● YOUR GOAL
Only the lines from the line containing "left hip: (562, 392)" to the end of the entries should be repeated, exactly as they appear.

(RECORDS FOR PROCESSING begins)

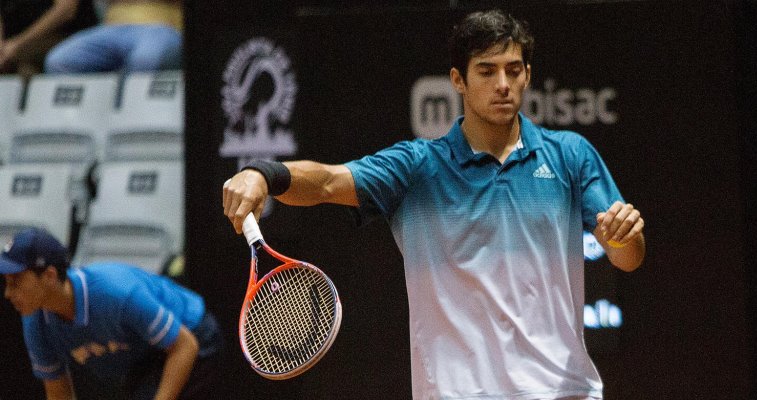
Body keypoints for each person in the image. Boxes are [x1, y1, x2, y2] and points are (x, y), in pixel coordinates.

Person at [223, 9, 645, 399]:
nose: (503, 84)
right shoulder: (418, 167)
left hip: (562, 392)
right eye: (487, 71)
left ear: (527, 75)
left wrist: (622, 238)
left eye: (513, 70)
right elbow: (328, 182)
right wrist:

(RECORDS FOR PROCESSING ends)

● RESPONSE TO THIS EXERCISE
left hip: (562, 392)
right eye: (487, 71)
left ear: (527, 75)
left wrist: (622, 238)
left eye: (513, 70)
right elbow: (328, 182)
right wrist:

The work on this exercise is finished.